As huge bets paid off initially, no-one felt the need to question the source of the profits. It suited banks and other commercial lending institutions not to take the procedural due diligence too seriously. For ultimately the loans they lent yielded huge returns; End of day, targets were met which raked in huge bonuses.
Surprising isn’t it?? Exactly a decade later, the world find’s itself mired in a crisis that’s probably LTCM raised to the power of…. Anybody’s guess! From an endless pursuit of Return ON Capital, it’s now virtually a question of Return OF Capital that is seen driving sentiment across financial markets.
The crisis as we know it today all began sometime back through a seemingly innocuous financial innovation which was aimed at including millions of otherwise excluded families to fall under the “home-owners” category. Real competition was introduced in the mortgage lending business by allowing non-banks to offer mortgages. It didn’t stop there. Mortgages were allowed to be pooled together to be further used as collateral to issue securities. They were then sold to yield-hungry investors (and speculators!) alike and mortgage payments, consisting of interest and principal, were passed through the chain, from the mortgage servicer to the bondholder. The final icing on the cake was to call reputed rating agencies to certify that the “less risky” of these mortgage-backed securities were indeed “safe enough”. All this was not bad after-all or so it was believed to be…..as another mechanism to tackle defaults was created- the Credit Default Swaps market which later became an instrument of speculation instead of insurance.
It seemed like nothing short of a Dream product that America could showcase to the entire financial world. Sadly however, it stands today helplessly owning a crisis that would probably make the Asian financial crisis of 1998 or the dot com burst of 2000 seem like dwarfs.

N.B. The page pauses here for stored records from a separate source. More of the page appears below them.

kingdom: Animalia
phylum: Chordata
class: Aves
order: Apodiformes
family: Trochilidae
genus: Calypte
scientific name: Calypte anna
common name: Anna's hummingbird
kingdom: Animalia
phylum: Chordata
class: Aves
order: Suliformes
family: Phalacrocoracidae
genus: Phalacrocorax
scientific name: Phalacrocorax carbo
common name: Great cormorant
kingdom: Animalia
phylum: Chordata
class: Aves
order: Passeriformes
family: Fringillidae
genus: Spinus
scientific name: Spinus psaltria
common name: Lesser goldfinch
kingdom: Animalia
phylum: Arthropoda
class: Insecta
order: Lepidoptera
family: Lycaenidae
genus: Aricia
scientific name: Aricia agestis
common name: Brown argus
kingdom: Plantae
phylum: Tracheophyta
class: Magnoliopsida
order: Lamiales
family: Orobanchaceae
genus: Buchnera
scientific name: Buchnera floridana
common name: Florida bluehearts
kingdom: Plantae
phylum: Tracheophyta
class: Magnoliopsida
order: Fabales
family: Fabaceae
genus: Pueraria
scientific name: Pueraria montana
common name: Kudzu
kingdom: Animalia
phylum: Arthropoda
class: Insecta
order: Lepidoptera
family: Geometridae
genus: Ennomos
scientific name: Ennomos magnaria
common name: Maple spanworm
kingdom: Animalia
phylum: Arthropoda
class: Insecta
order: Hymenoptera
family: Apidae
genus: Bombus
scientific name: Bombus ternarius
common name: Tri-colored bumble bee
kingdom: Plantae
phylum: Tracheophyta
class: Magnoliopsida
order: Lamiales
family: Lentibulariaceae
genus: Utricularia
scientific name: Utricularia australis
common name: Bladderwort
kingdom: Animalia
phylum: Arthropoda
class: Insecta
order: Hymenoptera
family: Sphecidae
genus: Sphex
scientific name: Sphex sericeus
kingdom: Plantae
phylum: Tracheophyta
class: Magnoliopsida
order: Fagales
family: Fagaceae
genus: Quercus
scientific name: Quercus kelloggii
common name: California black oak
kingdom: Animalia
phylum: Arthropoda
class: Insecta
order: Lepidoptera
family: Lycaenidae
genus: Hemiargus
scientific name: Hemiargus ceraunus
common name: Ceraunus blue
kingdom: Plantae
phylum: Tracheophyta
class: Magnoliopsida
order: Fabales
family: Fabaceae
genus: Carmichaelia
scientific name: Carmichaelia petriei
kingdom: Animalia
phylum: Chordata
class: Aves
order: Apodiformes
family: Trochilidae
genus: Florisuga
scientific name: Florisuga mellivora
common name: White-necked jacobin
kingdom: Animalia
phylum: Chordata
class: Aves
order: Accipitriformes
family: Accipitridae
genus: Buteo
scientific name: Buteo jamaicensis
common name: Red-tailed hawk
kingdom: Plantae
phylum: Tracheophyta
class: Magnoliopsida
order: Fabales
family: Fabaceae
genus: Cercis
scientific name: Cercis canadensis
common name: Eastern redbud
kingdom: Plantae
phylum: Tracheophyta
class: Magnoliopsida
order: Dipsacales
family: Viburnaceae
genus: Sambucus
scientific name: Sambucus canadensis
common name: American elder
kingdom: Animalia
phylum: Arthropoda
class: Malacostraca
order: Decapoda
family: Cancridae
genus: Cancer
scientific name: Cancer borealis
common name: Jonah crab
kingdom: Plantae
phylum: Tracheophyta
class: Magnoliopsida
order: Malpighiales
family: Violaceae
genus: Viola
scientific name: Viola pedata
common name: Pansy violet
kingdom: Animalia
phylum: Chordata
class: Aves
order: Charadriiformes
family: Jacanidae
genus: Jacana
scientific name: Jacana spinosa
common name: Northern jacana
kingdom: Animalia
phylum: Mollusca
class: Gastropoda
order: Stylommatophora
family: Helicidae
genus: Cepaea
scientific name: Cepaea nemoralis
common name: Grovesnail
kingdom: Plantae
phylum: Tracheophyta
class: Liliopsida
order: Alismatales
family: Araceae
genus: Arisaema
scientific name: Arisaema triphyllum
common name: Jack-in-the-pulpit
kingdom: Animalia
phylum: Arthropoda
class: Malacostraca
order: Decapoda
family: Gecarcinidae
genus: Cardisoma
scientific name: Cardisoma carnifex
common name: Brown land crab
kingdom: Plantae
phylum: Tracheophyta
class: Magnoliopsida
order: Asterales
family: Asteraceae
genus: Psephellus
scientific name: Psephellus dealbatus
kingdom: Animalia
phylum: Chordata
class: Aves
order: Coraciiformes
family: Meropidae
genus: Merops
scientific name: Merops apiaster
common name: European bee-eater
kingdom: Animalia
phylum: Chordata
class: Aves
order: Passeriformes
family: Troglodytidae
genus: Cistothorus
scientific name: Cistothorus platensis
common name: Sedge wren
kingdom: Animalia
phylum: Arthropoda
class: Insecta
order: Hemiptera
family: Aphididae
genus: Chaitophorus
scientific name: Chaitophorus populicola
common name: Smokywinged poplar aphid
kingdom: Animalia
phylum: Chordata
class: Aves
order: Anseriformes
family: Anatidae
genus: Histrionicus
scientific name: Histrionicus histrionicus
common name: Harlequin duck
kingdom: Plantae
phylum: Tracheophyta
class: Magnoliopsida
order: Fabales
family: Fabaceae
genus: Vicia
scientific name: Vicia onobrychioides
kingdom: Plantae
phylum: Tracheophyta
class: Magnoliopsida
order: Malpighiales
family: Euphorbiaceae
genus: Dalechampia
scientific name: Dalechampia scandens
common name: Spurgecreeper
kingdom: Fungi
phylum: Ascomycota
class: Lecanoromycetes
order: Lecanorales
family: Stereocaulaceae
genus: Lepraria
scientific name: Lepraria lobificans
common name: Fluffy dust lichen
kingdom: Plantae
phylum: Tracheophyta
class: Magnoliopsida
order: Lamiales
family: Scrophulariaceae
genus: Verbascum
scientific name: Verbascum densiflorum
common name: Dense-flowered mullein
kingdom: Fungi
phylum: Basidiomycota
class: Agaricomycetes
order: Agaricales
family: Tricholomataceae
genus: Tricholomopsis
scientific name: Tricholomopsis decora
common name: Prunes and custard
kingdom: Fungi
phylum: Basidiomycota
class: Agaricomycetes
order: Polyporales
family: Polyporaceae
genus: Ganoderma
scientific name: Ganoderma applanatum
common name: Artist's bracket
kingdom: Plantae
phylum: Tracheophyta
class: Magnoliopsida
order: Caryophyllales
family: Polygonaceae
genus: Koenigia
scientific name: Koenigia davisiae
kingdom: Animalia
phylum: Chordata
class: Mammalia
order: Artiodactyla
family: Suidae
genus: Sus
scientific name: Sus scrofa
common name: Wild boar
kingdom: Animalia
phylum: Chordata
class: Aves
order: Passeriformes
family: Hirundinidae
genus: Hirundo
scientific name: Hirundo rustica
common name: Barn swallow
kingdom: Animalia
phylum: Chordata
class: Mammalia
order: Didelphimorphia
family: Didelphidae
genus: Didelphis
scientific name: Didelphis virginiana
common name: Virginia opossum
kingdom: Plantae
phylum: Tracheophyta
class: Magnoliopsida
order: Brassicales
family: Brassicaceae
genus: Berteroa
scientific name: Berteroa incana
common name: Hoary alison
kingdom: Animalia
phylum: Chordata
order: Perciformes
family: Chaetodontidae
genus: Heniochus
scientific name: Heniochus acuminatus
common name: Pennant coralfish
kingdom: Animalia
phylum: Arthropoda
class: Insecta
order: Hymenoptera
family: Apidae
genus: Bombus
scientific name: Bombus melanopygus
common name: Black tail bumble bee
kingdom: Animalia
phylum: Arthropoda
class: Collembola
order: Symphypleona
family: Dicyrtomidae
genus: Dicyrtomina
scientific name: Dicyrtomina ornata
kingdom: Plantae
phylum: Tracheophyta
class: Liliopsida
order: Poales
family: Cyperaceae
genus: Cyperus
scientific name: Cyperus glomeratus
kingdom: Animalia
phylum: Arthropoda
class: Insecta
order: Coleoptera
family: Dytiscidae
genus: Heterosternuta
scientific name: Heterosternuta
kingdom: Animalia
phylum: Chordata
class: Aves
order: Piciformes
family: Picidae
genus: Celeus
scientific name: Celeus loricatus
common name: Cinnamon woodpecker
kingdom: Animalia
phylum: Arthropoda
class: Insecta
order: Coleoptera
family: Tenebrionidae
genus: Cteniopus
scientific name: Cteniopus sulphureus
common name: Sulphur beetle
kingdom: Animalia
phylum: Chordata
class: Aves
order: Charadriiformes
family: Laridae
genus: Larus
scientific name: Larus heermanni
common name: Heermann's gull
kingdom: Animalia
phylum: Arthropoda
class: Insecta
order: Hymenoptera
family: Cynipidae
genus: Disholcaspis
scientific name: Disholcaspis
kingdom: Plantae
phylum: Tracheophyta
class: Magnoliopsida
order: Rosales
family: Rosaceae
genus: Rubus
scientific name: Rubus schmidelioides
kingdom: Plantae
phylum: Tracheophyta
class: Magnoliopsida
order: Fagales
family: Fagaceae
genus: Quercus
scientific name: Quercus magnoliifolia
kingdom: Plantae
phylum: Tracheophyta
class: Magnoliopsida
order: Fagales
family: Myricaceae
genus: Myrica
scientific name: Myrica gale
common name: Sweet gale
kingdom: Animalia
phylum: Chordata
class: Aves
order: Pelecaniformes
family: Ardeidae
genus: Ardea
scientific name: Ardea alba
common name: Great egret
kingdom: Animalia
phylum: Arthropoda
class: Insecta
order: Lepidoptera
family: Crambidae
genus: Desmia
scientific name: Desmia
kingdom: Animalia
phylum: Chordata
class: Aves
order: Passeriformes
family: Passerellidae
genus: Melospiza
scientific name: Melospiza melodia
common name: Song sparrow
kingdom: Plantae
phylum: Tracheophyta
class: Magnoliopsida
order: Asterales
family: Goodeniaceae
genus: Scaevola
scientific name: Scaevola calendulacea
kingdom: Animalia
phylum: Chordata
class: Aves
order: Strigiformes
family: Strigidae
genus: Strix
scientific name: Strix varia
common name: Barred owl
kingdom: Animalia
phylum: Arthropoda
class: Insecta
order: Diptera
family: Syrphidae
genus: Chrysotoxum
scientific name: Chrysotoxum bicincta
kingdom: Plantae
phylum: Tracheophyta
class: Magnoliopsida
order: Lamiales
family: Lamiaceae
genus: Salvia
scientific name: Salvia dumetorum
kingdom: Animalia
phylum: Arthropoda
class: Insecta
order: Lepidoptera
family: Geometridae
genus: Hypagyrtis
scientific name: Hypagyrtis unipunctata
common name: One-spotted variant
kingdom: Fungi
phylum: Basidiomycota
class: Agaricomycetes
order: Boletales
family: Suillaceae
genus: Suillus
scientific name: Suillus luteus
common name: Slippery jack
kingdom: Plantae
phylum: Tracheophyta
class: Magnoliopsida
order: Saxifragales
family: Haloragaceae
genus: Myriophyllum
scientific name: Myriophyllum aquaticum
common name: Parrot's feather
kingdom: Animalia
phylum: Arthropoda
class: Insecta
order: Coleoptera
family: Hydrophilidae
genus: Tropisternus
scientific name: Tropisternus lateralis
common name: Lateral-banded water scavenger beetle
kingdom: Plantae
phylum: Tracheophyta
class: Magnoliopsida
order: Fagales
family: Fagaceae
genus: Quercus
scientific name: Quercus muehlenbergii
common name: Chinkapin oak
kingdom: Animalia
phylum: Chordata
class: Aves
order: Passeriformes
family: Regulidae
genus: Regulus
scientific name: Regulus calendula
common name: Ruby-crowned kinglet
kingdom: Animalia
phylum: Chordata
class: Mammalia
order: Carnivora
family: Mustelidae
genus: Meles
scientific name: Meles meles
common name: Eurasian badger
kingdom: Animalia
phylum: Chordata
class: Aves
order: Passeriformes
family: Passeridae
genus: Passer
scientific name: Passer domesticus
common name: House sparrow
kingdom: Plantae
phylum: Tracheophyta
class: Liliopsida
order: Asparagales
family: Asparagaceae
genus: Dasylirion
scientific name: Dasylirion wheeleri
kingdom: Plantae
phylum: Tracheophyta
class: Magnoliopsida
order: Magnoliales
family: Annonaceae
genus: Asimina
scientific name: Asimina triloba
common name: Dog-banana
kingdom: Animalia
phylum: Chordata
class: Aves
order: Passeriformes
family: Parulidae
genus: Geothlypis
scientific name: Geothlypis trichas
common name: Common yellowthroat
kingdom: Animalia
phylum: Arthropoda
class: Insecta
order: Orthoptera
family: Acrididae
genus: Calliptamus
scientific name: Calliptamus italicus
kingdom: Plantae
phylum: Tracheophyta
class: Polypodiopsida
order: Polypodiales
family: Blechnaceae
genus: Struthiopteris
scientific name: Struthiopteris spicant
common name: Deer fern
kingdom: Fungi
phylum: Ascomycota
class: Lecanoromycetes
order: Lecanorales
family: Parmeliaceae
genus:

Leverage yet again proved to be the culprit. Greed sent risk taking to dizzy heights, the effect of which is seen today as the cascading influence of panic and fear play out. Even as the wounds of such a meltdown remain raw, it pays to note that much of the risk taking, apart from being permitted was infact encouraged or better said-INCENTIVISED.
Closer home, the derivative debacle that occurred some months ago points to a fact that in essence, is no different - except of course for the magnitude of the problem. Here again, it originated with unrealistic targets set out by some of the managements of the banking sector to their treasury departments, which drove many a treasury official to aggressively market such products to corporates .Nothing really mattered to the treasury sales team – not even if it suited the risk profile and intrinsic business structure of the corporate. And quite a number of corporates fell for the bait of quick returns, as it came on the back of a sales gimmick – “x currency has never hit a particular level in the past 10 years and thus will not in the future”. Even though it sounds as baseless as saying, “I haven’t met with death in the past x years and therefore, I will not perish in the next y years”, the lure for overnight riches can send even the most “conservative” or rational/level headed firm or individual to assume risks beyond its capacity.
Risk per-se is nothing wrong for without it there is no business and most importantly no return. There is one common thread that runs across most cases, be it the large investment bank which went under the weight of its exposure to the mortgaged backed securities or the small scale retail investor in the equity markets – each of them were presented with a reasonable timeframe of positive payoffs. So Risk did payoff. It’s just that they didn’t choose to book their profits and exit their profitable positions.
The importance of managing risk can be summed up in the words of the great John Maynard Keynes who said, “Markets can remain irrational longer than you can remain solvent “. A thought worth its weight in gold!